A host of highly-valued private companies are planning to go public this year, but the winds could be changing for some of them.
Uber Technologies, Lyft Inc., Palantir and Pinterest are just a few of the unicorns expected to dive into the public markets in 2019, but a number of factors — including shakiness in the broader markets, public appetites for the offerings and the ongoing government shutdown — could delay some of them.
In an analysis published this week, The Information pegged Uber’s market cap at $90 billion, a good deal less than the eye-popping $120 billion valuation that banks reportedly assigned Uber during a fall 2018 pitch process. The $90 billion figure was derived from undisclosed financial documents from Uber, and adjusted for recent market volatility. But there is a range of opinion on Uber’s prospective market cap in an IPO. The Prime Unicorn Index, for example, placed Uber’s valuation at $44 billion as of November 2018.
Several companies expected to go public in 2019 have been privately valued in the multiple billions, including Uber rival Lyft ($15 billion in its last private financing), data mining firm Palantir ($40 billion), visual search app Pinterest ($12 billion), and messaging service Slack ($7 billion).
But 2019 is already shaping up as a potentially tricky time for IPOs — and not solely because of market volatility, explained David Ethridge, head of U.S. IPO services at PwC.
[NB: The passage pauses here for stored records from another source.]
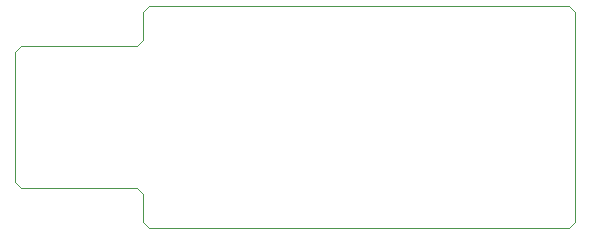
<source format=gbr>
G04 (created by PCBNEW (2013-07-14 BZR 4242)-stable) date Thu 29 Aug 2013 05:55:01 PM CEST*
%MOIN*%
G04 Gerber Fmt 3.4, Leading zero omitted, Abs format*
%FSLAX34Y34*%
G01*
G70*
G90*
G04 APERTURE LIST*
%ADD10C,0.005906*%
%ADD11C,0.003900*%
%ADD12C,0.003921*%
G04 APERTURE END LIST*
G54D10*
G54D11*
X15300Y-17430D02*
X15300Y-16500D01*
X15300Y-22574D02*
X15300Y-23500D01*
X29500Y-23700D02*
X15500Y-23700D01*
X29700Y-16500D02*
X29700Y-23500D01*
X15500Y-16300D02*
X29500Y-16300D01*
X11223Y-17630D02*
X15100Y-17630D01*
X11223Y-22374D02*
X15100Y-22374D01*
X11023Y-17830D02*
X11023Y-22174D01*
G54D12*
X11223Y-22374D02*
X11023Y-22174D01*
X15300Y-22574D02*
X15100Y-22374D01*
X15500Y-23700D02*
X15300Y-23500D01*
X29700Y-23500D02*
X29500Y-23700D01*
X29500Y-16300D02*
X29700Y-16500D01*
X15300Y-16500D02*
X15500Y-16300D01*
X15100Y-17630D02*
X15300Y-17430D01*
G54D11*
X11223Y-17630D02*
X11023Y-17830D01*
M02*

</source>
“We’re at a unique point in the capital markets because it’s not everyday that the SEC shuts down,” Ethridge said, referring to the partial federal government shutdown, now in its 17th day, that has shuttered most of the Security and Exchange Commission’s operations.
That means depending on at what point a company filed or plans to file, there’s no one at the agency to read their documentation or to steer the comment period that follows a filing. It also means that once the lights come on, there will be a significant backlog to get through.
“Even if the shutdown ends by Jan. 15, you could see delays for some companies for a period of time,” Ethridge said. And if the shutdown were to continue for weeks longer, there’s a conceivable scenario in which no IPOs occur in the first quarter of 2019, he added.
How market volatility might affect IPO timing is another question entirely.
Alongside broader market weaknesses, large-cap tech names have collectively shed billions in value since the fall of last year, and according to Santosh Rao, Head of Research at Manhattan Venture Partners, investors might be feeling a bit more picky about what they’re willing to buy in to.
“I think even the investors have become more careful,” Rao told TheStreet’s Kevin Curran in an interview this week. “They don’t want to buy in to the hype that you get with all these consumer-facing Internet companies. I think they are more focused, and they will analyze everything.”